Merci au Salon de nous présenter un tel écrivain. Tous les apprentis auteurs – comme de nombreux romanciers publiés et encouragés par la critique à poursuivre leur chemin dans la médiocrité – devraient méditer ces réponses de Lionel-Edouard Martin. Je me réjouis par exemple de lire ici « qu’il n’est de rupture que d’un construit préalable, et c’est ce construit que maçonnent les livres » Car il n’est jamais inutile de répéter qu’il faut apprendre la langue avant de la désapprendre, à l’image du travail d’un Matisse ou d’un Picasso en peinture. L.E. Martin rétablit en outre une hiérarchie : la langue de Colette ou celle de Giono n’est pas comparable à celle d’un Millet, dont de scrupuleux linguistes, tout comme l’excellent Eric Chevillard, ne cessent de dresser la liste des fautes de syntaxe ou de grammaire. Bref, il n’est sans doute pas trop tard pour emballer et déposer un Lionel Edouard Martin devant la cheminée…

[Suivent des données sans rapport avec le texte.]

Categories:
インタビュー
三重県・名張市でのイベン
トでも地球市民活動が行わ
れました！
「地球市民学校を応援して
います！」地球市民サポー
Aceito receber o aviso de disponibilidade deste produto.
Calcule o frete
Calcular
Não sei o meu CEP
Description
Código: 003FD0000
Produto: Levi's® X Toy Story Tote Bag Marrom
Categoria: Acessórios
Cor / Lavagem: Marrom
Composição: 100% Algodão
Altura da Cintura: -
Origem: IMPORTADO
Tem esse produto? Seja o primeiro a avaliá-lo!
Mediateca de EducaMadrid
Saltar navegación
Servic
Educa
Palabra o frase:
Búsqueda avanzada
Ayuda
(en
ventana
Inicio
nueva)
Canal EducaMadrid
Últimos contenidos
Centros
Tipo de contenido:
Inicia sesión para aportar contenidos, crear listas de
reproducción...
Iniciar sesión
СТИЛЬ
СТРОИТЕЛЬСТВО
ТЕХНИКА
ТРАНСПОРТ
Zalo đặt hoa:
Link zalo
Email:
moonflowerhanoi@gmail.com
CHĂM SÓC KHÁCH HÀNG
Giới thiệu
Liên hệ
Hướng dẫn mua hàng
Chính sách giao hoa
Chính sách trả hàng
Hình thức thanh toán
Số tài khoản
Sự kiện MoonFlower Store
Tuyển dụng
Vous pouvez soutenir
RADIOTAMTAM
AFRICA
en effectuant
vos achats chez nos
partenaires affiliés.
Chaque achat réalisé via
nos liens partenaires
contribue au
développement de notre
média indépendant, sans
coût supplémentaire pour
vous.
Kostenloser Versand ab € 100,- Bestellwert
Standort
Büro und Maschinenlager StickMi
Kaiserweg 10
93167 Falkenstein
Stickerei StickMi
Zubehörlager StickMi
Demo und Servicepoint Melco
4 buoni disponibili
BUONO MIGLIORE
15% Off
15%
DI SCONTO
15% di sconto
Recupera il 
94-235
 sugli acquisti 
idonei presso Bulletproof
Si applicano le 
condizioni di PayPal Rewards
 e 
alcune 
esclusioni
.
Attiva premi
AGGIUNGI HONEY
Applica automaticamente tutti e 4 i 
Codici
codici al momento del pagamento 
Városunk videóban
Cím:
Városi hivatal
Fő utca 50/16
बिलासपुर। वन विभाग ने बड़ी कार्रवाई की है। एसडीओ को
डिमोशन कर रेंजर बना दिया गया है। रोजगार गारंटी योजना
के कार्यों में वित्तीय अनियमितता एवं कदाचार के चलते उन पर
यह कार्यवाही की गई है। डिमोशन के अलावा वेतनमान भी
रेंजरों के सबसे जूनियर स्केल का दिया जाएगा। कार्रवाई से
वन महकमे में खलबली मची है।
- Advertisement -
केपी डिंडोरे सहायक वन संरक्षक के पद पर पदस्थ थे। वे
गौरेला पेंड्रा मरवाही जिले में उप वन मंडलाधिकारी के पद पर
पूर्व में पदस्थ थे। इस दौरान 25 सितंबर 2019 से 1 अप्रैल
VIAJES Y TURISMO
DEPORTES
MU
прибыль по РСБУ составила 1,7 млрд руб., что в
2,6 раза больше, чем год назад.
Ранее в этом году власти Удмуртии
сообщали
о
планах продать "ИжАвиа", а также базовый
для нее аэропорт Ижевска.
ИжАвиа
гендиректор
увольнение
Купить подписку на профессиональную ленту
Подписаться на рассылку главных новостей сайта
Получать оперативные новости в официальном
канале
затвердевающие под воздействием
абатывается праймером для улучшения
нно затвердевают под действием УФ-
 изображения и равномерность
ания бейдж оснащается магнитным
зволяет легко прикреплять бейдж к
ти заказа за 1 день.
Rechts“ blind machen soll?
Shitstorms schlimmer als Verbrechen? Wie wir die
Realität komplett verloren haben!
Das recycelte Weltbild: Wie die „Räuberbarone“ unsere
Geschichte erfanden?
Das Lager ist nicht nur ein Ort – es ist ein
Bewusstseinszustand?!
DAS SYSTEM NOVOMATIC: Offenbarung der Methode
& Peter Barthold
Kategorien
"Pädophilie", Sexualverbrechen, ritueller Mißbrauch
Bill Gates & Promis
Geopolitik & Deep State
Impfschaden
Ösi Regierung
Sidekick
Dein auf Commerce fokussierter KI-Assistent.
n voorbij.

Diable diable. L'interview du monsieur reflète parfaitement son œuvre publié — ce que j'en ai lu du moins : Anaïs et La vieille au buisson de roses. Pas un mot ne dépasse, tout est calculé, pourléché, tourné vingt-trois fois sous la plume (ou le clavier, mais franchement...) Belle écriture, ça oui : mais qui s'admire avec tant de complaisance qu'elle en perd tout intérêt. Vanité que Schwob, entre autres, n'aurait jamais eue.